[SHORT TASK A] According to the article on Andrew Scoble, in what year was he called to the Bar at Lincoln's Inn?
[SHORT TASK B] In the article on Andrew Scoble, copy word for word everything from "Indian politician" down to "Augusta Hariette Nicholson.".
[SHORT TASK C] Turn the paragraph of the article on Andrew Scoble that begins "From 1870 to 1877" into a short list that keeps its main facts.

[SOURCE EXTRACT]
+++

= Andrew Scoble =

Indian politician

Scoble in 1895.

Sir Andrew Richard Scoble, (1831–17 January 1916) was an English lawyer, politician and judge.

==Family==
Andrew Scoble was born in London in 1831. His father was John Scoble, an English Congregational minister and later Canadian politician who was active in the British abolitionism movement from the 1830s to the 1850s, including assisting the integration of escaped American slaves into Canada. His brother, Thomas Clarkson Scoble, was an early advocate of the Hudson Bay Railway in Manitoba.

In 1863, Scoble married Augusta Hariette Nicholson.

==Education and professional life==
Scoble was educated at the City of London School and was called to the Bar at Lincoln's Inn in 1856.

From 1870 to 1877, he served as the Advocate-General of Bombay, in which capacity he appeared regularly before the Bombay courts and served as an ex-officio member of the Bombay Legislative Council. He also served a one-year term as Dean of Law at the University of Bombay in 1871 and was appointed Queen's Counsel in 1876.

In his capacity as Advocate General, he led the prosecution in a notable state trial of Malhar Rao, Gaekwar Bahadur of Baroda, who was charged with attempting to poison the British Resident, Colonel Robert Phayre. The trial, before a special six-member Commission, lasted five weeks and ended in a split decision: the three British members were in favour of conviction, two of the Indian members held the prosecution was not proven, and the third Indian member voted for an acquittal. The Government resolved the issue by deposing the Gaekwar in favour of his twelve-year-old nephew, on the basis of alleged misgovernment.

+++

(Rows from a dataset)

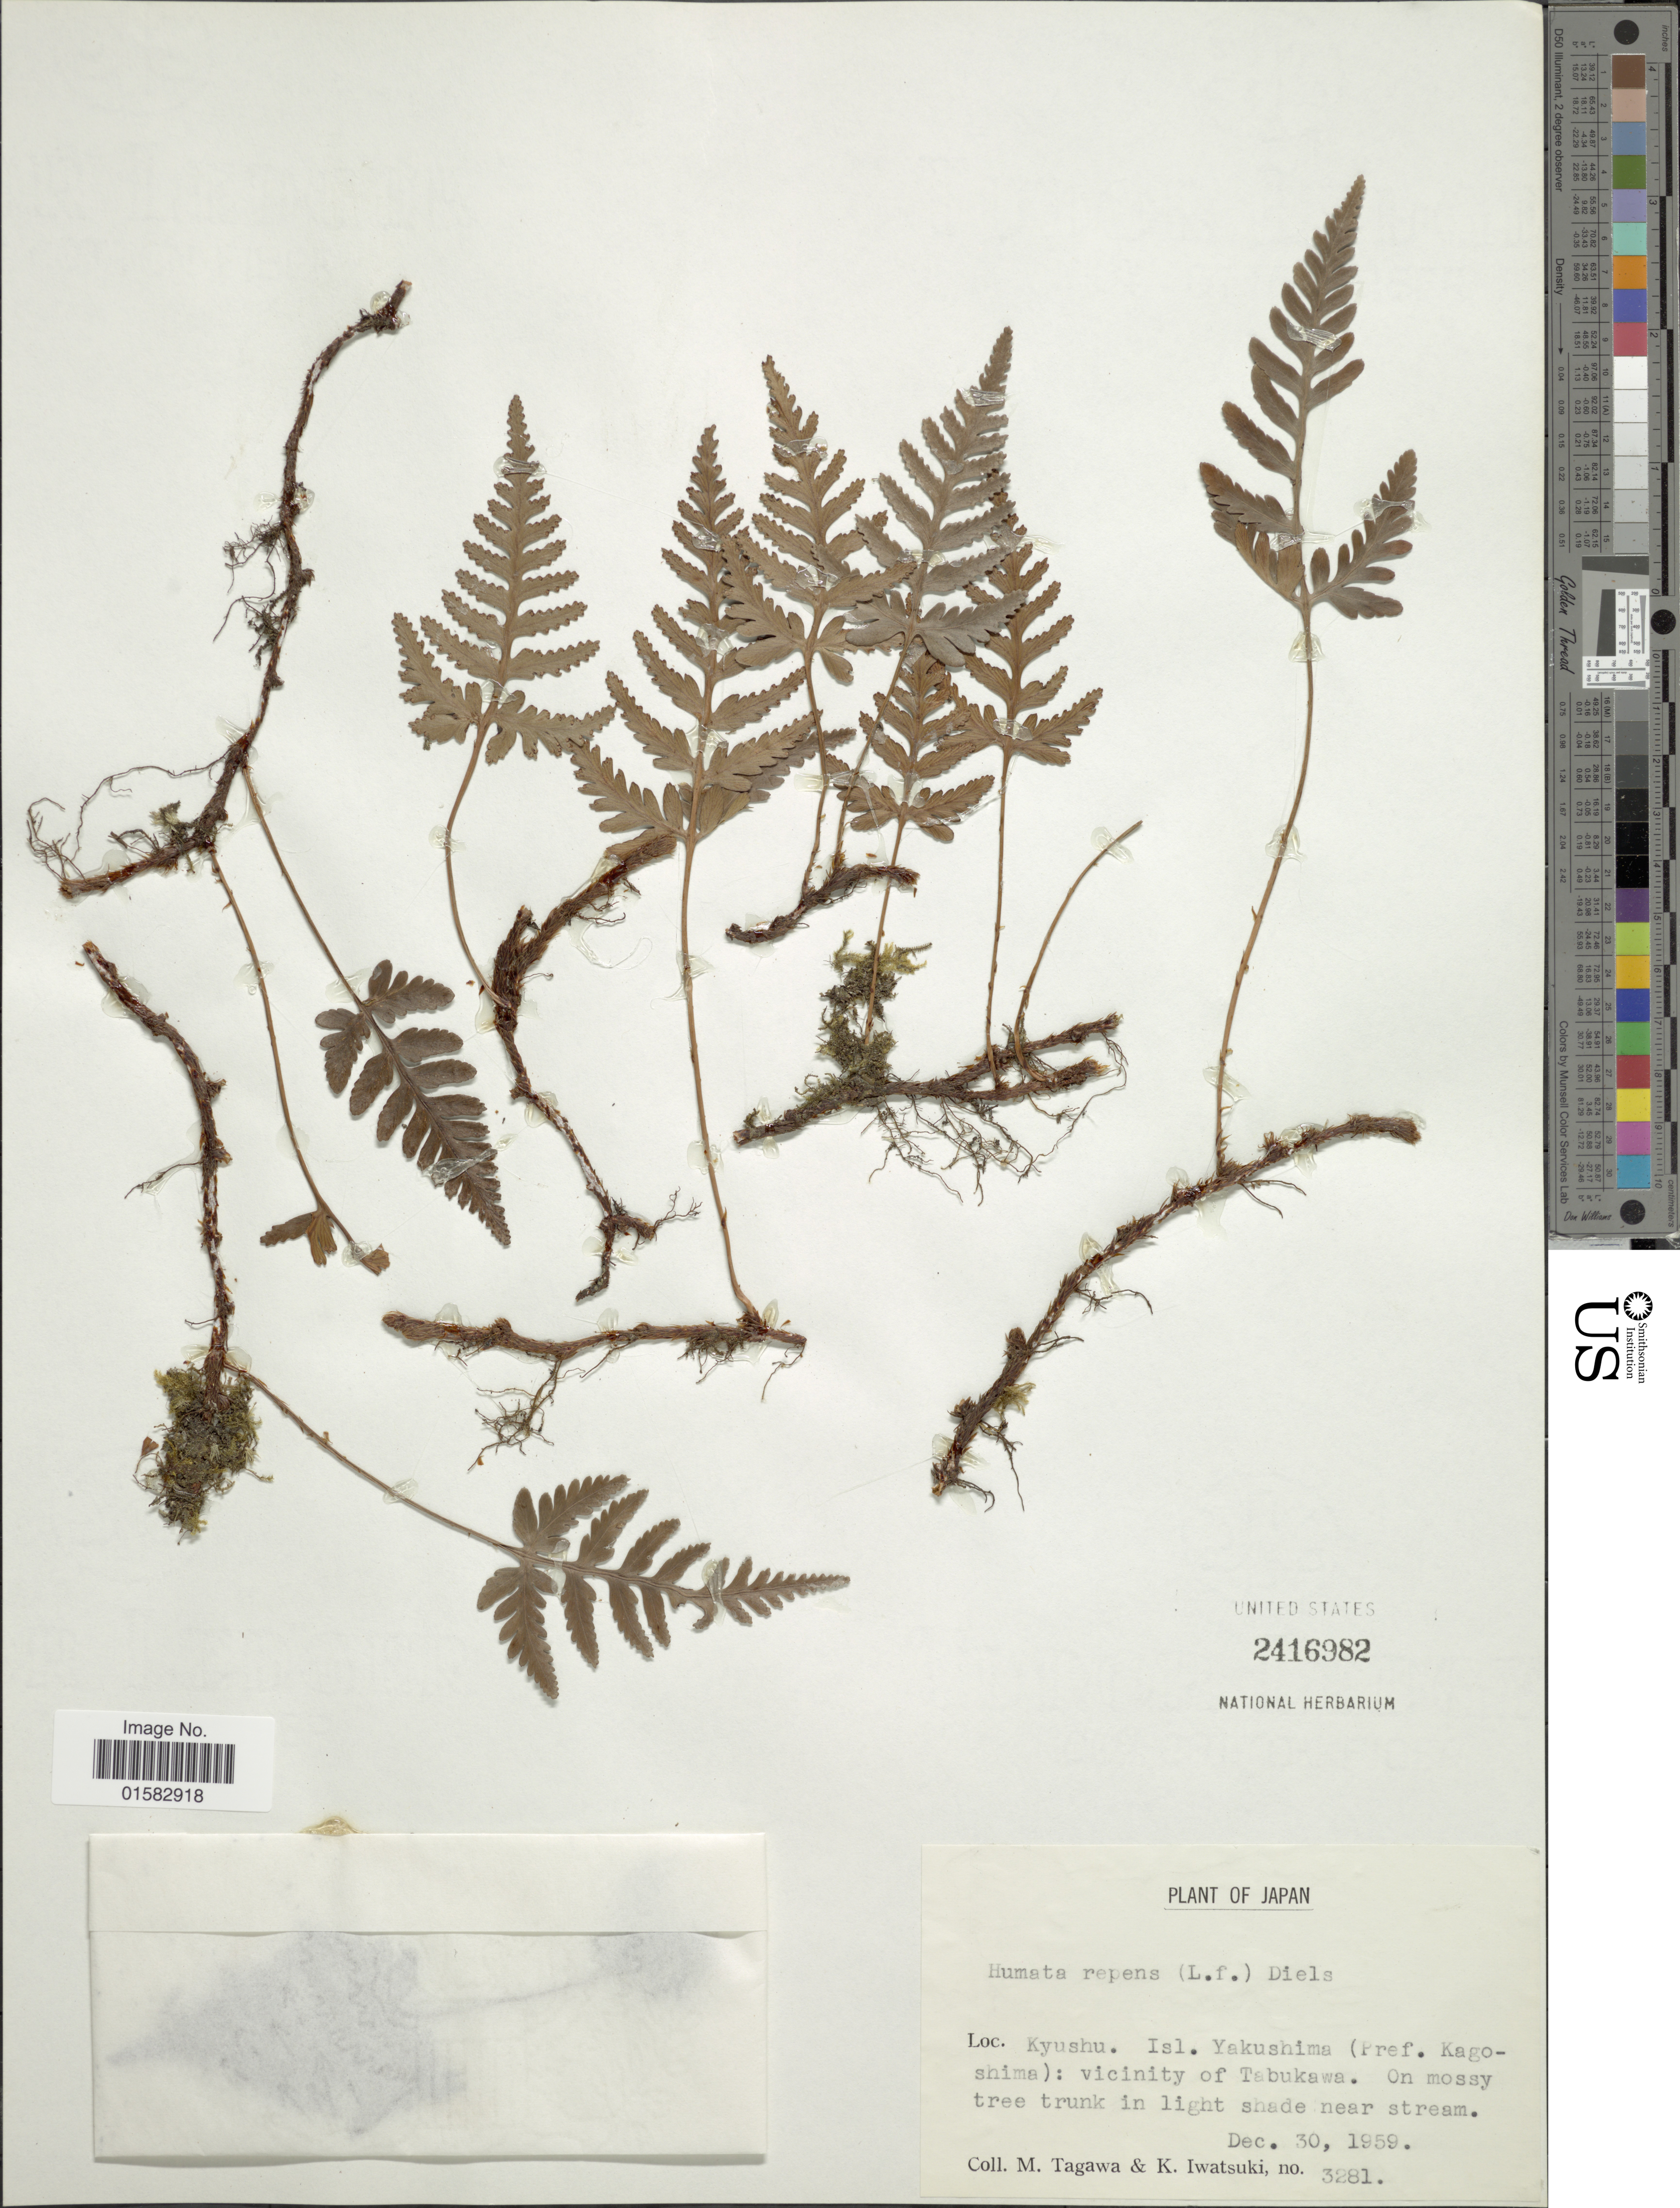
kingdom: Plantae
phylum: Tracheophyta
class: Polypodiopsida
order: Polypodiales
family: Davalliaceae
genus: Davallia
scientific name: Davallia repens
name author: (L. f.) Kuhn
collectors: M. Tagawa & K. Iwatsuki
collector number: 3281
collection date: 1959-12-30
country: Japan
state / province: Kagosima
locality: Kyushu. Isl. Yakushima: vicinity of Tabukawa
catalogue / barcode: US 2416982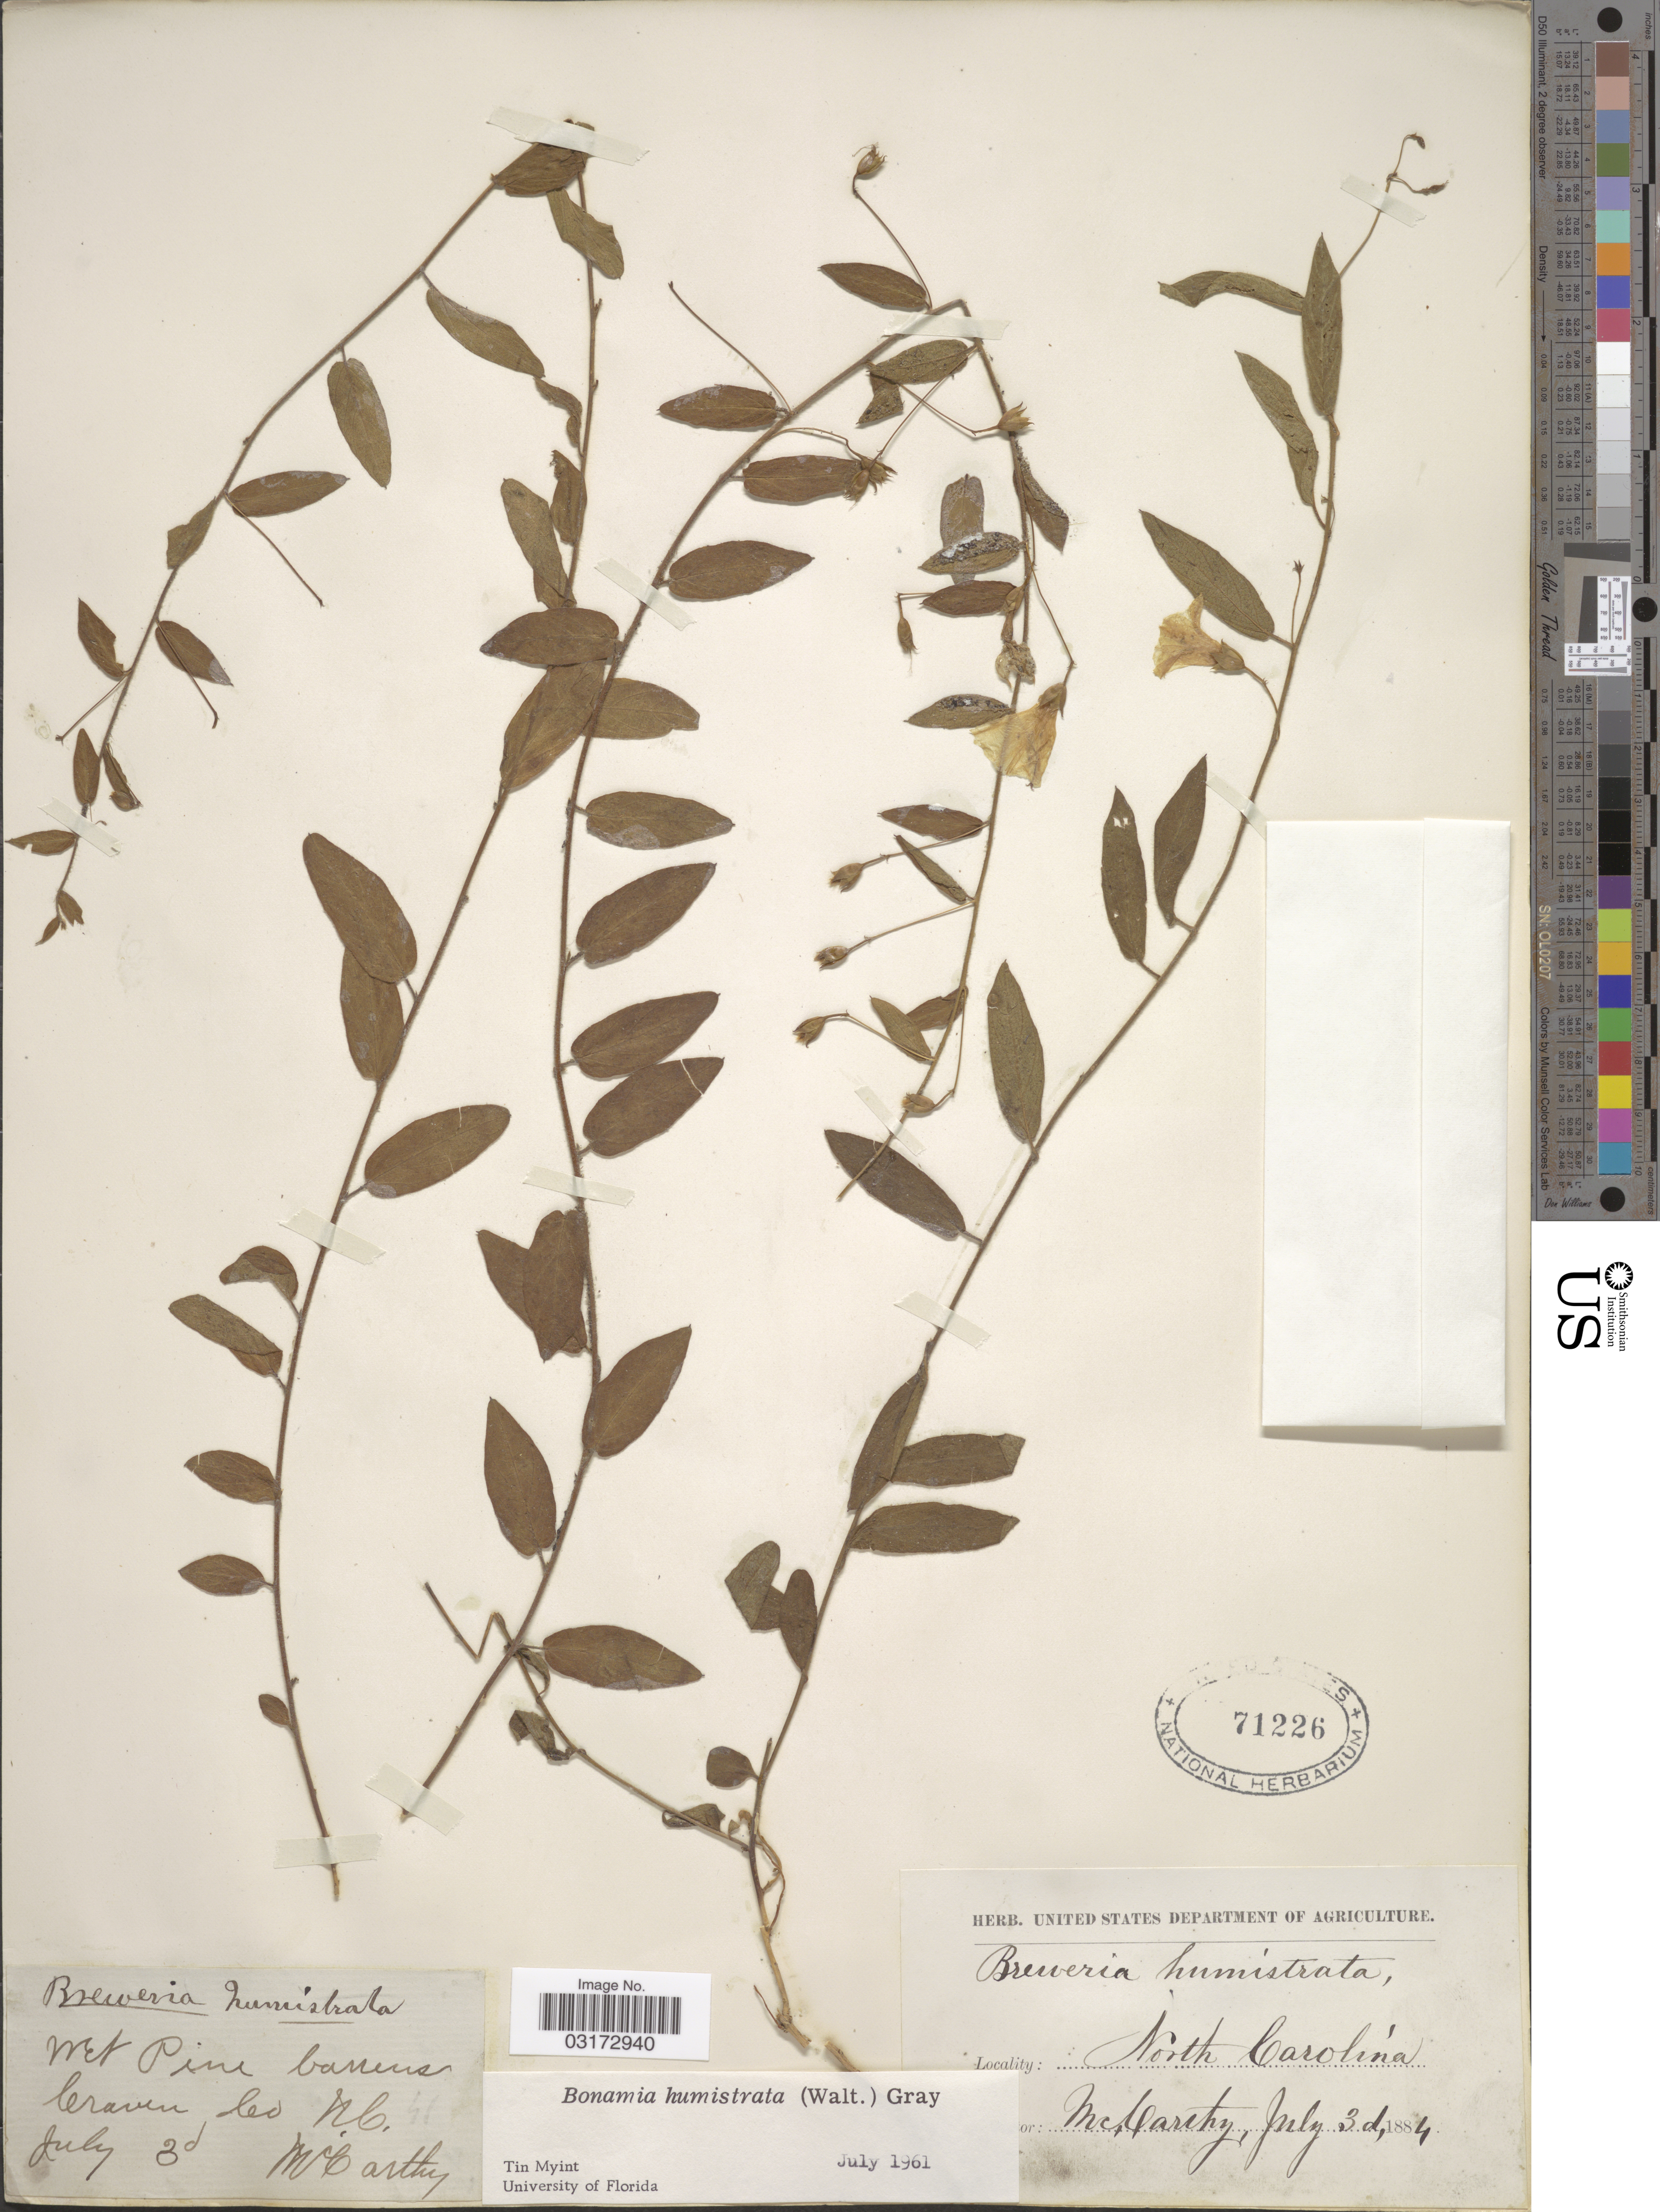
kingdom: Plantae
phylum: Tracheophyta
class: Magnoliopsida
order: Solanales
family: Convolvulaceae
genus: Stylisma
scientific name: Stylisma humistrata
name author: (Walter) Chapm.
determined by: Strong, Mark T., (BOT), Smithsonian Institution - National Museum of Natural History (UNITED STATES)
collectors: -- McCarthy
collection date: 1884-07-03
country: United States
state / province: North Carolina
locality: Craven Co.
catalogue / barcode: US 71226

+++

[WRITTEN ANSWER A] He was called to the Bar in 1856.

[WRITTEN ANSWER B]
Indian politician

Scoble in 1895.

Sir Andrew Richard Scoble, (1831–17 January 1916) was an English lawyer, politician and judge.

==Family==
Andrew Scoble was born in London in 1831. His father was John Scoble, an English Congregational minister and later Canadian politician who was active in the British abolitionism movement from the 1830s to the 1850s, including assisting the integration of escaped American slaves into Canada. His brother, Thomas Clarkson Scoble, was an early advocate of the Hudson Bay Railway in Manitoba.

In 1863, Scoble married Augusta Hariette Nicholson.

[WRITTEN ANSWER C]
- Advocate-General of Bombay, 1870–1877
- In that role, appeared regularly before the Bombay courts and sat ex officio on the Bombay Legislative Council
- Dean of Law at the University of Bombay for one year, 1871
- Appointed Queen's Counsel in 1876